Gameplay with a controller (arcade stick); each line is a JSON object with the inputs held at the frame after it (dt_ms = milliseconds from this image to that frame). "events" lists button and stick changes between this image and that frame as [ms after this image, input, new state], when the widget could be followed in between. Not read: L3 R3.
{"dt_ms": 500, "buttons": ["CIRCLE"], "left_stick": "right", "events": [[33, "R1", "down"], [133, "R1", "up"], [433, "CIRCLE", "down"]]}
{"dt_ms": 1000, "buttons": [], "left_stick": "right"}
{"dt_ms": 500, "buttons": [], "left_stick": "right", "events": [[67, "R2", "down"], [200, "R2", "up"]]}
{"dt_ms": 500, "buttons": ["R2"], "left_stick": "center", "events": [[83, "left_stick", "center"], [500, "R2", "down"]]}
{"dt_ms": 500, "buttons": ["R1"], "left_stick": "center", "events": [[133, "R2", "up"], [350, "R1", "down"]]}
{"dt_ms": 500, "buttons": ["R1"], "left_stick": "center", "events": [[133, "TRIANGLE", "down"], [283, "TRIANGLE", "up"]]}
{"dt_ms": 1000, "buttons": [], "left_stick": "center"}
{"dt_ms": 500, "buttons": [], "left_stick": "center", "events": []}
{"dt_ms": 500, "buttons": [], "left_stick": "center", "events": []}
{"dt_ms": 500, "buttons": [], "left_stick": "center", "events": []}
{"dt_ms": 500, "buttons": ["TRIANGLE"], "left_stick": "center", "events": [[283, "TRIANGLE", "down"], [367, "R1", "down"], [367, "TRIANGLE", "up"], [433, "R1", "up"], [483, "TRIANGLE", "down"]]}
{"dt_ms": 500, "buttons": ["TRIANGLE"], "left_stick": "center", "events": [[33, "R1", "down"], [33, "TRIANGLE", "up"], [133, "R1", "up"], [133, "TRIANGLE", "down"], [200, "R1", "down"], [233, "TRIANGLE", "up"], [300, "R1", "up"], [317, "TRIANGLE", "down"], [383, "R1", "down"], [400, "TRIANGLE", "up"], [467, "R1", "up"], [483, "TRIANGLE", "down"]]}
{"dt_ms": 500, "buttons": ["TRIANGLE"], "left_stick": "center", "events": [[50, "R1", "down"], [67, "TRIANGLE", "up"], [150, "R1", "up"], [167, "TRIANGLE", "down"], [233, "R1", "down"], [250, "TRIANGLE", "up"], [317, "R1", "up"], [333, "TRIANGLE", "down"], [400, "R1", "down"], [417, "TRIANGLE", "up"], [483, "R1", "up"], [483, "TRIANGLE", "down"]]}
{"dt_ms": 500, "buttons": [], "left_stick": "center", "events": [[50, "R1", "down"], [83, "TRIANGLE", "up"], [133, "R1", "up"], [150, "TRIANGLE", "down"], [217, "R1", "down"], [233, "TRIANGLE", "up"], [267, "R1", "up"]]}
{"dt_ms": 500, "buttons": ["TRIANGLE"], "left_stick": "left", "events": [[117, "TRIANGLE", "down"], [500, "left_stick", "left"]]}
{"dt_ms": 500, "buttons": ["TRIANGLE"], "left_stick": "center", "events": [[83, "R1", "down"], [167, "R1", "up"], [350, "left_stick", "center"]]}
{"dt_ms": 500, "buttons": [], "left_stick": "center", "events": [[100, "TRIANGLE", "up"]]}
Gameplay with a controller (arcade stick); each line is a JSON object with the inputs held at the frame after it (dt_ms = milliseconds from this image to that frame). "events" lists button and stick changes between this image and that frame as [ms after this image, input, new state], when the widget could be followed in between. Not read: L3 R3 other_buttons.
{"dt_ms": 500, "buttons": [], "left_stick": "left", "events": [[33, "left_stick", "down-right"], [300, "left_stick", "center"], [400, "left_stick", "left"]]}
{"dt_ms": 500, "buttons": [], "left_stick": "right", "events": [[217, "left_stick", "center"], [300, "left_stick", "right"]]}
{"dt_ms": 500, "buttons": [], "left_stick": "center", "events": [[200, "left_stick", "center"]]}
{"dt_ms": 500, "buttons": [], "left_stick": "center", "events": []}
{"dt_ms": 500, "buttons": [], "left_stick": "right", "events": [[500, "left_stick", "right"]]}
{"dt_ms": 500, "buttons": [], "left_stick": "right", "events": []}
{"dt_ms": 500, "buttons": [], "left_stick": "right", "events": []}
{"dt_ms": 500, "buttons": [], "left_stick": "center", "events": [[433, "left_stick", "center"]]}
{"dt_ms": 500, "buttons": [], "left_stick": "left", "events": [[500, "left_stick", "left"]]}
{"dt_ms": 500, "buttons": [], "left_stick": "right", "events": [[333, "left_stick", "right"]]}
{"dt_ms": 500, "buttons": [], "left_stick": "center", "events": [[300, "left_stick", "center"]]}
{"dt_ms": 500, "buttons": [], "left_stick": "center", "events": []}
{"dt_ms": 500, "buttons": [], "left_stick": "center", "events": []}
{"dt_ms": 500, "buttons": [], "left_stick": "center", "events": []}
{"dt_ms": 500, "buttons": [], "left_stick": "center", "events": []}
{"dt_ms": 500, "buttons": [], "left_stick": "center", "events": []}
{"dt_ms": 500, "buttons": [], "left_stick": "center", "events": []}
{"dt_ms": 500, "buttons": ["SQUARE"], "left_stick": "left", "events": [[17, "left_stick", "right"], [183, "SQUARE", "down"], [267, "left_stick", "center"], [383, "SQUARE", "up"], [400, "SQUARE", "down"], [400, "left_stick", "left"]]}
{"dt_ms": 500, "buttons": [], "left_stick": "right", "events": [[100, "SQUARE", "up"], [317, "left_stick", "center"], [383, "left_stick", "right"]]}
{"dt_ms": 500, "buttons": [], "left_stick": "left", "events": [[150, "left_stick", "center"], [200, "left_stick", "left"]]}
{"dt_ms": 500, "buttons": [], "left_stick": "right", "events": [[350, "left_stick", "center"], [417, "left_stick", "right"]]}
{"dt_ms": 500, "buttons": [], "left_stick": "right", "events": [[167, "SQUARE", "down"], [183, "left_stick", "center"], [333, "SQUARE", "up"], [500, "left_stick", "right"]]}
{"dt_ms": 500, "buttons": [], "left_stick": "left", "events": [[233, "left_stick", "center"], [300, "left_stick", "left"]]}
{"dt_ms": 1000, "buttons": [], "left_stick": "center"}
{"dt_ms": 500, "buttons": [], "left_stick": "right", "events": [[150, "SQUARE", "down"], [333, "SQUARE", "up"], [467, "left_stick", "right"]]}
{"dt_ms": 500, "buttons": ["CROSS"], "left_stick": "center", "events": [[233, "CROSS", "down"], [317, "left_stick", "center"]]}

□ □ □ □ □ □ □

_What the exercise asks_
Could you return the complete listing, word for word?

_Exercise output_
Gameplay with a controller (arcade stick); each line is a JSON object with the inputs held at the frame after it (dt_ms = milliseconds from this image to that frame). "events" lists button and stick changes between this image and that frame as [ms after this image, input, new state], when the widget could be followed in between. Not read: L3 R3.
{"dt_ms": 500, "buttons": ["CIRCLE"], "left_stick": "right", "events": [[33, "R1", "down"], [133, "R1", "up"], [433, "CIRCLE", "down"]]}
{"dt_ms": 1000, "buttons": [], "left_stick": "right"}
{"dt_ms": 500, "buttons": [], "left_stick": "right", "events": [[67, "R2", "down"], [200, "R2", "up"]]}
{"dt_ms": 500, "buttons": ["R2"], "left_stick": "center", "events": [[83, "left_stick", "center"], [500, "R2", "down"]]}
{"dt_ms": 500, "buttons": ["R1"], "left_stick": "center", "events": [[133, "R2", "up"], [350, "R1", "down"]]}
{"dt_ms": 500, "buttons": ["R1"], "left_stick": "center", "events": [[133, "TRIANGLE", "down"], [283, "TRIANGLE", "up"]]}
{"dt_ms": 1000, "buttons": [], "left_stick": "center"}
{"dt_ms": 500, "buttons": [], "left_stick": "center", "events": []}
{"dt_ms": 500, "buttons": [], "left_stick": "center", "events": []}
{"dt_ms": 500, "buttons": [], "left_stick": "center", "events": []}
{"dt_ms": 500, "buttons": ["TRIANGLE"], "left_stick": "center", "events": [[283, "TRIANGLE", "down"], [367, "R1", "down"], [367, "TRIANGLE", "up"], [433, "R1", "up"], [483, "TRIANGLE", "down"]]}
{"dt_ms": 500, "buttons": ["TRIANGLE"], "left_stick": "center", "events": [[33, "R1", "down"], [33, "TRIANGLE", "up"], [133, "R1", "up"], [133, "TRIANGLE", "down"], [200, "R1", "down"], [233, "TRIANGLE", "up"], [300, "R1", "up"], [317, "TRIANGLE", "down"], [383, "R1", "down"], [400, "TRIANGLE", "up"], [467, "R1", "up"], [483, "TRIANGLE", "down"]]}
{"dt_ms": 500, "buttons": ["TRIANGLE"], "left_stick": "center", "events": [[50, "R1", "down"], [67, "TRIANGLE", "up"], [150, "R1", "up"], [167, "TRIANGLE", "down"], [233, "R1", "down"], [250, "TRIANGLE", "up"], [317, "R1", "up"], [333, "TRIANGLE", "down"], [400, "R1", "down"], [417, "TRIANGLE", "up"], [483, "R1", "up"], [483, "TRIANGLE", "down"]]}
{"dt_ms": 500, "buttons": [], "left_stick": "center", "events": [[50, "R1", "down"], [83, "TRIANGLE", "up"], [133, "R1", "up"], [150, "TRIANGLE", "down"], [217, "R1", "down"], [233, "TRIANGLE", "up"], [267, "R1", "up"]]}
{"dt_ms": 500, "buttons": ["TRIANGLE"], "left_stick": "left", "events": [[117, "TRIANGLE", "down"], [500, "left_stick", "left"]]}
{"dt_ms": 500, "buttons": ["TRIANGLE"], "left_stick": "center", "events": [[83, "R1", "down"], [167, "R1", "up"], [350, "left_stick", "center"]]}
{"dt_ms": 500, "buttons": [], "left_stick": "center", "events": [[100, "TRIANGLE", "up"]]}
Gameplay with a controller (arcade stick); each line is a JSON object with the inputs held at the frame after it (dt_ms = milliseconds from this image to that frame). "events" lists button and stick changes between this image and that frame as [ms after this image, input, new state], when the widget could be followed in between. Not read: L3 R3 other_buttons.
{"dt_ms": 500, "buttons": [], "left_stick": "left", "events": [[33, "left_stick", "down-right"], [300, "left_stick", "center"], [400, "left_stick", "left"]]}
{"dt_ms": 500, "buttons": [], "left_stick": "right", "events": [[217, "left_stick", "center"], [300, "left_stick", "right"]]}
{"dt_ms": 500, "buttons": [], "left_stick": "center", "events": [[200, "left_stick", "center"]]}
{"dt_ms": 500, "buttons": [], "left_stick": "center", "events": []}
{"dt_ms": 500, "buttons": [], "left_stick": "right", "events": [[500, "left_stick", "right"]]}
{"dt_ms": 500, "buttons": [], "left_stick": "right", "events": []}
{"dt_ms": 500, "buttons": [], "left_stick": "right", "events": []}
{"dt_ms": 500, "buttons": [], "left_stick": "center", "events": [[433, "left_stick", "center"]]}
{"dt_ms": 500, "buttons": [], "left_stick": "left", "events": [[500, "left_stick", "left"]]}
{"dt_ms": 500, "buttons": [], "left_stick": "right", "events": [[333, "left_stick", "right"]]}
{"dt_ms": 500, "buttons": [], "left_stick": "center", "events": [[300, "left_stick", "center"]]}
{"dt_ms": 500, "buttons": [], "left_stick": "center", "events": []}
{"dt_ms": 500, "buttons": [], "left_stick": "center", "events": []}
{"dt_ms": 500, "buttons": [], "left_stick": "center", "events": []}
{"dt_ms": 500, "buttons": [], "left_stick": "center", "events": []}
{"dt_ms": 500, "buttons": [], "left_stick": "center", "events": []}
{"dt_ms": 500, "buttons": [], "left_stick": "center", "events": []}
{"dt_ms": 500, "buttons": ["SQUARE"], "left_stick": "left", "events": [[17, "left_stick", "right"], [183, "SQUARE", "down"], [267, "left_stick", "center"], [383, "SQUARE", "up"], [400, "SQUARE", "down"], [400, "left_stick", "left"]]}
{"dt_ms": 500, "buttons": [], "left_stick": "right", "events": [[100, "SQUARE", "up"], [317, "left_stick", "center"], [383, "left_stick", "right"]]}
{"dt_ms": 500, "buttons": [], "left_stick": "left", "events": [[150, "left_stick", "center"], [200, "left_stick", "left"]]}
{"dt_ms": 500, "buttons": [], "left_stick": "right", "events": [[350, "left_stick", "center"], [417, "left_stick", "right"]]}
{"dt_ms": 500, "buttons": [], "left_stick": "right", "events": [[167, "SQUARE", "down"], [183, "left_stick", "center"], [333, "SQUARE", "up"], [500, "left_stick", "right"]]}
{"dt_ms": 500, "buttons": [], "left_stick": "left", "events": [[233, "left_stick", "center"], [300, "left_stick", "left"]]}
{"dt_ms": 1000, "buttons": [], "left_stick": "center"}
{"dt_ms": 500, "buttons": [], "left_stick": "right", "events": [[150, "SQUARE", "down"], [333, "SQUARE", "up"], [467, "left_stick", "right"]]}
{"dt_ms": 500, "buttons": ["CROSS"], "left_stick": "center", "events": [[233, "CROSS", "down"], [317, "left_stick", "center"]]}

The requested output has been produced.